Some of the most common website security risks include malware, ransomware, viruses, and DDoS attacks. And while you might think you know how to spot an incoming threat, you can’t control what other people do. Are you 100% confident that both you and every single one of your employees follows best security practices 100% of the time? Everyone who has access to a system is a potential avenue for social phishing. Even the pros aren’t immune; CloudFare, a cybersecurity company itself, fell victim to a phishing attack in March 2021.
If your organization is the target of a breach, sensitive information could be exposed, including customer names, email addresses, and other personally identifiable information (PII). Data breaches involving PII are especially damaging, as you could be subject to millions of dollars in fines under current data security legislation – not to mention the loss of trust from customers who have had sensitive information like credit cards exposed. Don’t forget, you’ll have to deal with all of this on top of the work you’ll have to do to restore your systems.
Plus, unsecured websites risk blacklisting by search engines. While blacklisting isn’t a security threat, it devalues any SEO work you’ve done and makes it that much harder to get back on page one.
Backups Are Your Best Defense
Cloud backups give you the peace of mind of having a viable copy of your business data that you can use to restore your site in case of a disaster. Without a backup, it would be up to you to re-input all your data, reconnect your third-party applications, and test their functionality.
Plus, you’ll have to work extra hard to convince your customers that they should trust you, despite having been the target of a breach. No matter how quickly you can get back up and running again, your reputation will undoubtedly take a hit, and you might never completely recover.
Protecting Your Assets
The good news is, it’s possible to avoid these unfortunate situations. Protecting your website and its data is the first step. Data is only as secure as its backup: you’ll need a reliable online backup solution to ensure you can restore data quickly if your site crashes.
Here are a few actionable steps you can take right now to secure your website data:
- Enable Website Monitoring. Most website monitoring tools run as fully managed services in the cloud. You’ll have a single and highly detailed view of your website’s performance, including all third-party apps connected to it.
- Enforce Strong Passwords. Use strong passwords — ideally, passphrases with 12-16 characters. A password manager tool like 1Password is even better.
- Set User Permissions. Define permissions for all users of your site. 95% of all data loss results from human error. An innocent mistake could cause disastrous results.

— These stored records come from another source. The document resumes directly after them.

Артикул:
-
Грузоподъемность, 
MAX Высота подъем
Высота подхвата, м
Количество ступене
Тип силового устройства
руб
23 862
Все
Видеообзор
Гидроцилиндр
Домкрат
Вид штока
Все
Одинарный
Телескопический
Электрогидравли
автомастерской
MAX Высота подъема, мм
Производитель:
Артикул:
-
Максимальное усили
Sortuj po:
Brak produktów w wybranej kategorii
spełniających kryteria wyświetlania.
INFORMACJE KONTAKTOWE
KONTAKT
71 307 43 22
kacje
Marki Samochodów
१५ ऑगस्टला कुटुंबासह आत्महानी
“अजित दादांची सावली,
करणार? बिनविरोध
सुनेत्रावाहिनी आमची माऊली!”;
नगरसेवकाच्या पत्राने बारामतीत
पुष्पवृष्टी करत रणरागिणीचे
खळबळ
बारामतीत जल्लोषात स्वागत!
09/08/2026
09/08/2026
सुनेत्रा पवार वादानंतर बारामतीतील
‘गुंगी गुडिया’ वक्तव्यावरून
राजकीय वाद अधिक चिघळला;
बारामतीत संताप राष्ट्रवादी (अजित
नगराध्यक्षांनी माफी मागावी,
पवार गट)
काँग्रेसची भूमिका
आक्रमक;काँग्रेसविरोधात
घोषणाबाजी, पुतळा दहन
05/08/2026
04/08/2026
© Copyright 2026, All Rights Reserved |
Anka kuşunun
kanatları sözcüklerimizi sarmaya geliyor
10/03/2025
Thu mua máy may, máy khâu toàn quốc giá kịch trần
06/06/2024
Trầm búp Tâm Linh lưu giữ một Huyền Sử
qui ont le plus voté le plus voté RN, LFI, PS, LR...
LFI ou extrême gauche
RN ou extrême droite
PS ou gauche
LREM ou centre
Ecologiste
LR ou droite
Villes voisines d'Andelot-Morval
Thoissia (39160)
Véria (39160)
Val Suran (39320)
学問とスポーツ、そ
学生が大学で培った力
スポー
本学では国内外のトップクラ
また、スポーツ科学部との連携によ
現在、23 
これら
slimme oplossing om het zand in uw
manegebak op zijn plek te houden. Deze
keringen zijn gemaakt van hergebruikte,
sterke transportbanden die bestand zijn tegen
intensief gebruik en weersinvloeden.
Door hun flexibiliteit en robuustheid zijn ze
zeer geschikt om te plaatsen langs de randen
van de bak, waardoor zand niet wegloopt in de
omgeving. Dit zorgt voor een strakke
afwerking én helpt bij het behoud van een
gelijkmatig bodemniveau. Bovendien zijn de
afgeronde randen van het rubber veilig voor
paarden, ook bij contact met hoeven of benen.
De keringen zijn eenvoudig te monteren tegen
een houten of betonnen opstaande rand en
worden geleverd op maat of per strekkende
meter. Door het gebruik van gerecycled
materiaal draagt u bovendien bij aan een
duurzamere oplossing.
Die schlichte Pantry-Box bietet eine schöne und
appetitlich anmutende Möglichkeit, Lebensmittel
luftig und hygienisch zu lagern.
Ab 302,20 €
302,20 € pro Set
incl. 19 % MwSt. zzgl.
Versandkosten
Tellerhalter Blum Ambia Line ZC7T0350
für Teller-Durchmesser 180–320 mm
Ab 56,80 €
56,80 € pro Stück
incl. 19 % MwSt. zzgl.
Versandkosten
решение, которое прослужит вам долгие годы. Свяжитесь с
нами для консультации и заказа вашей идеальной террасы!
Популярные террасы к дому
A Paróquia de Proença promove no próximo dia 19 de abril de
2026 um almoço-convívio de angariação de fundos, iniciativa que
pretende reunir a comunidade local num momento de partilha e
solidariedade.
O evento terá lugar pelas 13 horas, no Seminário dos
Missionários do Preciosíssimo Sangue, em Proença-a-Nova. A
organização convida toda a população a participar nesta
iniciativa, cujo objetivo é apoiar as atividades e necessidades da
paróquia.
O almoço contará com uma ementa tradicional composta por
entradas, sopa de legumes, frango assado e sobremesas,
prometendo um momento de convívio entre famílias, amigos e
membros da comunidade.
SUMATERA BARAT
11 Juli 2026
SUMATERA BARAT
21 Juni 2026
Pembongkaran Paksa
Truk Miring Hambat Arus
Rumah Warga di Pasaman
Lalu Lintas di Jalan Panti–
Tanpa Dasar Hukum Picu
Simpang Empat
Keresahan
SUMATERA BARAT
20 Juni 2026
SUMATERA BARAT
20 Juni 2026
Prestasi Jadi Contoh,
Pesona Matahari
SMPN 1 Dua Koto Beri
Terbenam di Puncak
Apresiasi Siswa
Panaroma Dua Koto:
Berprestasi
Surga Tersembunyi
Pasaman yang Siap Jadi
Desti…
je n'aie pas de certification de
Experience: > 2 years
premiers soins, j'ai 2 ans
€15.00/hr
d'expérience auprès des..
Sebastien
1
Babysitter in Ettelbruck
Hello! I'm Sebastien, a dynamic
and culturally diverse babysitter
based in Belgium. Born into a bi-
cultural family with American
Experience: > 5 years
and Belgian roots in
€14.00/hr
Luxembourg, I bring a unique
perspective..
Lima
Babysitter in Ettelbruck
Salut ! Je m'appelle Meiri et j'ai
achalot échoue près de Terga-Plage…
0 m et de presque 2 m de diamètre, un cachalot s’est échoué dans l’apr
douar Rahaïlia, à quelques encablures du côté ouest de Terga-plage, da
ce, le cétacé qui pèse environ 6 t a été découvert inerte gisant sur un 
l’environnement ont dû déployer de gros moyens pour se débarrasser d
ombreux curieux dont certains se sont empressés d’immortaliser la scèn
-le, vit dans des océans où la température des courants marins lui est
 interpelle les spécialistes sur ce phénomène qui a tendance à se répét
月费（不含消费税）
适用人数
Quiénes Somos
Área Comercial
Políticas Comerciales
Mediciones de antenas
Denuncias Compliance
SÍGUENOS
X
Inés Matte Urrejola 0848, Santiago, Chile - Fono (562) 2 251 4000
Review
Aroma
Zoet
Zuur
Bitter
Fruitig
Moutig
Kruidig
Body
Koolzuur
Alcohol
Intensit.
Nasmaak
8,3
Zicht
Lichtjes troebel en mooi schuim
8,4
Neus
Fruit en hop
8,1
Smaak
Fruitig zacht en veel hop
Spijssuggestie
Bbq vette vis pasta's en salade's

- Enable multi-factor authentication for all users.
- Update Frequently. Make sure your site platform and all third-party applications are up-to-date.
- Use HTTPS. HTTPS establishes a secure connection between your web server and clients, improves your website security, and helps you rank in search engines.
- Deploy a Cloud Backup Solution. Cloud backups run continuously, giving you a 360˚ snapshot of your systems from which you can restore single files or your entire website — including all third-party apps, plugins, and dependencies.
In conclusion, there are plenty of things you can do immediately to secure your website and its data.
Of course, no precaution can guarantee disaster will never strike. The only secure website is a fully backed up website. BaaS services take the hassle out of data security, so you can focus on doing what you do best: running your online business.